*Texte source*.
L’hypnose est une chose simple, d’ailleurs la transe est naturelle et tout le monde peut en faire l’expérience. « Il suffit » de permettre au patient de se focaliser sur une expérience agréable, un lieu confortable ou un lieu sûr, de l’aider à fixer son attention sur cette expérience pendant un certain temps, et il va accéder consciemment et inconsciemment à des ressources oubliées ou à de nouvelles ressources.
Sur le plan technique, le thérapeute doit utiliser des mots choisis et surtout modifier sa voix pour qu’elle devienne plus lente, avec des pauses, l’idéal étant de copier le rythme respiratoire du patient pour se synchroniser avec lui. Ceci suppose que le thérapeute devienne un expert dans l’observation de son patient pour repérer sa manière de parler, ses mots, ses gestes, et aussi ses valeurs, ses expériences, les personnages majeurs de sa vie, ses réactions ici et maintenant dans la séance, avant ou pendant la transe.
Chaque information que le patient apporte est importante et peut devenir essentielle. D’où l’adage prêté à Erickson : pour être un bon thérapeute il faut savoir faire trois choses : observer, observer et observer... Observer tout ce qu’apporte le patient, ses douleurs et ses peurs, bien sûr, mais aussi ses compétences et ses expériences, son énergie et sa motivation, son courage et ses soutiens, tout ce qu’il ne voit plus dans cette phase de sa vie.
Après l’observation vient l’utilisation soigneuse et respectueuse de toutes ces informations qui font partie de l’univers intime du patient. C’est au thérapeute de s’adapter au patient, de devenir suffisamment souple pour devenir quelqu’un qui lui ressemble, une sorte de miroir qui lui renvoie tout ce qui peut lui être utile. C’est pendant la transe partagée que cet accordage est le meilleur : lorsque le thérapeute parvient à se synchroniser presque parfaitement avec le patient quel qu’il soit.

Éléments stockés:
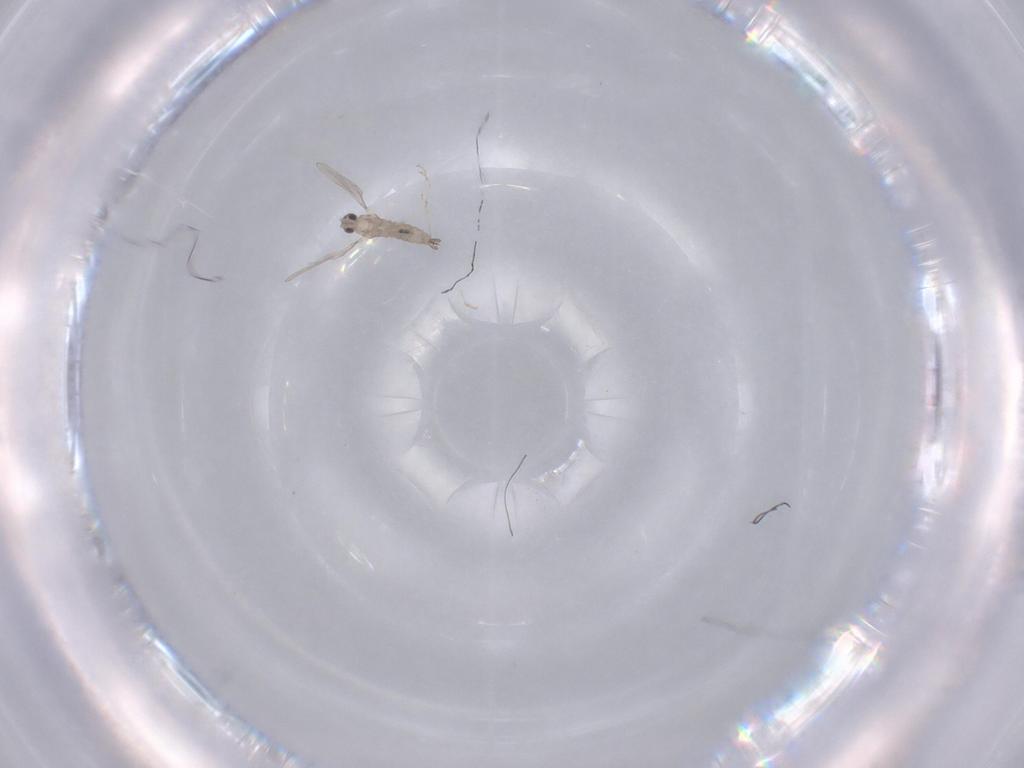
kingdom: Animalia
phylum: Arthropoda
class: Insecta
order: Diptera
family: Cecidomyiidae
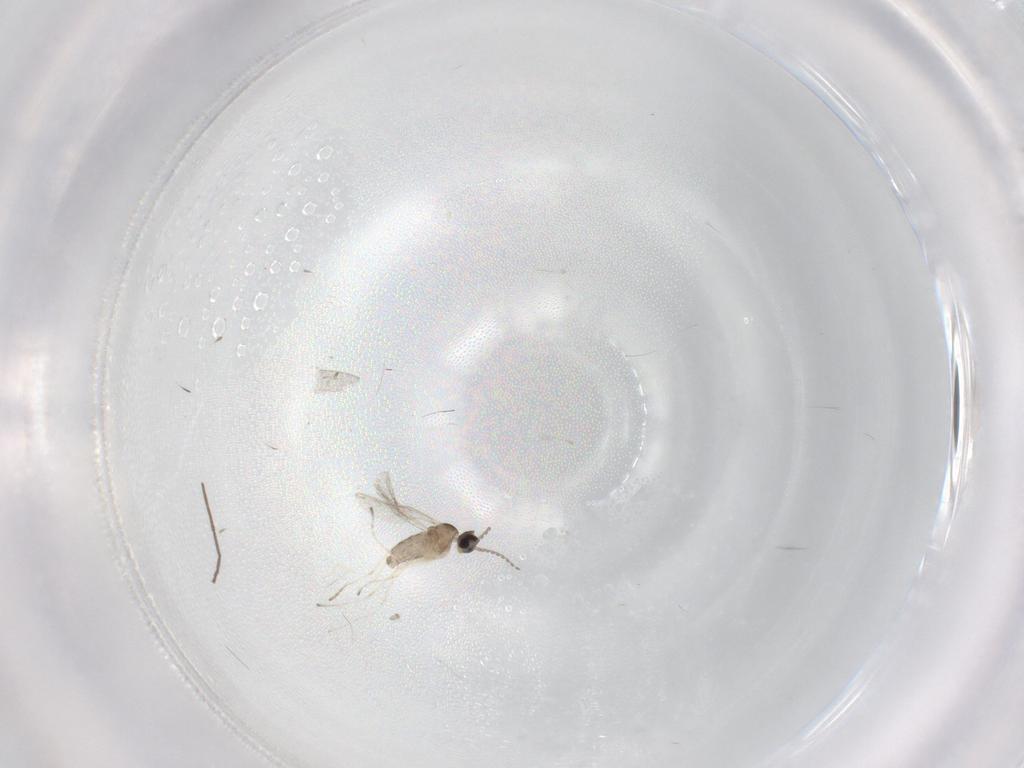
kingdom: Animalia
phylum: Arthropoda
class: Insecta
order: Diptera
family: Cecidomyiidae
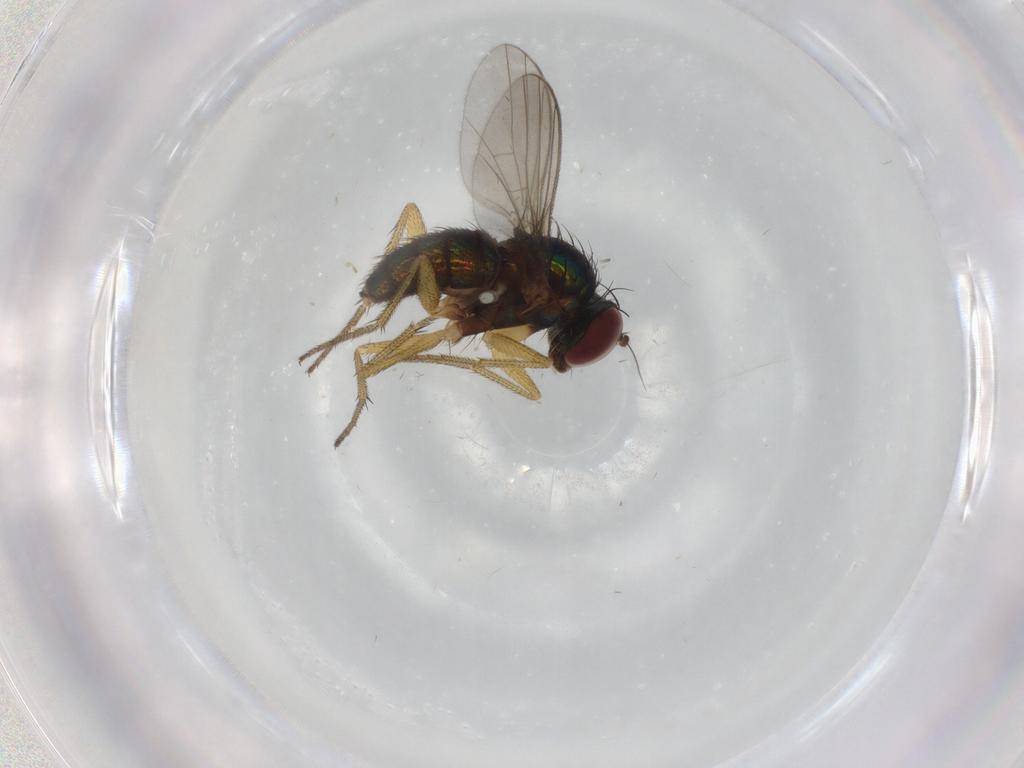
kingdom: Animalia
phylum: Arthropoda
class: Insecta
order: Diptera
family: Dolichopodidae
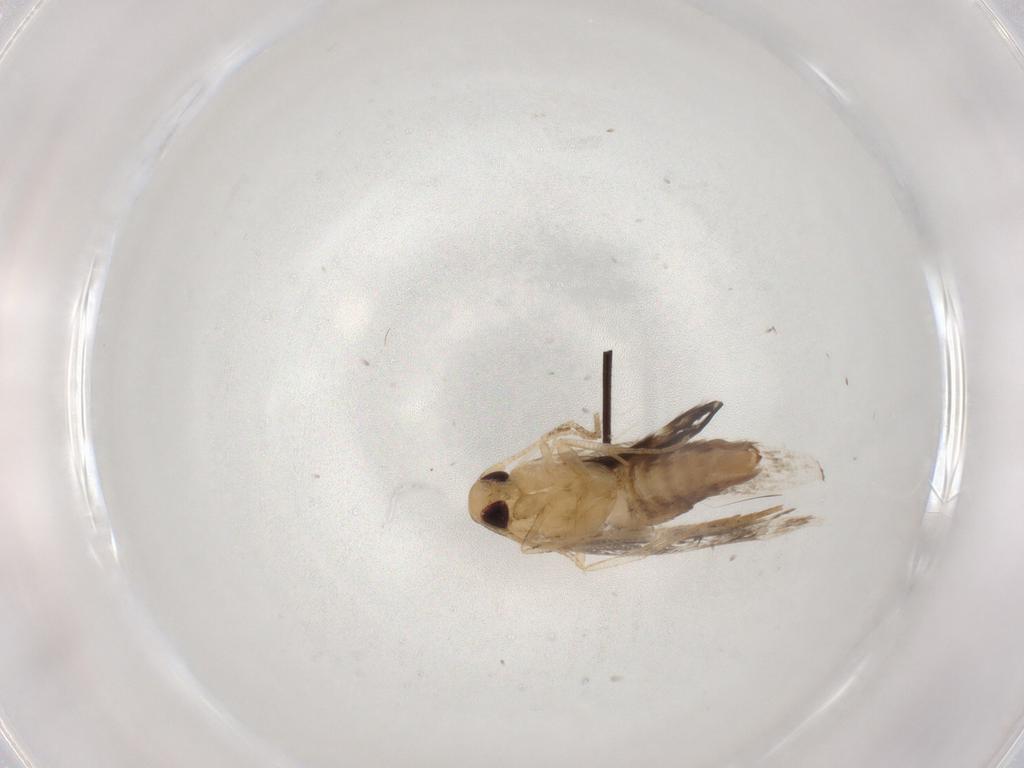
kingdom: Animalia
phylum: Arthropoda
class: Insecta
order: Lepidoptera
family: Cosmopterigidae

*Consignes*.
a – Recopiez le passage du texte sur l'hypnose qui va de "L’hypnose est une" jusqu'à "de nouvelles ressources." inclus.
b – Selon le texte sur l'hypnose, pourquoi le thérapeute doit-il idéalement copier le rythme respiratoire du patient ? Répondez en une à trois phrases.
c – D'après l'adage prêté à Erickson dans le texte sur l'hypnose, quelles sont les trois choses qu'un bon thérapeute doit savoir faire ?

*Réponses attendues*.
a –
L’hypnose est une chose simple, d’ailleurs la transe est naturelle et tout le monde peut en faire l’expérience. « Il suffit » de permettre au patient de se focaliser sur une expérience agréable, un lieu confortable ou un lieu sûr, de l’aider à fixer son attention sur cette expérience pendant un certain temps, et il va accéder consciemment et inconsciemment à des ressources oubliées ou à de nouvelles ressources.

b – Le thérapeute copie le rythme respiratoire du patient pour se synchroniser avec lui. Pour cela, il ralentit sa voix et marque des pauses.

c – Observer, observer et observer.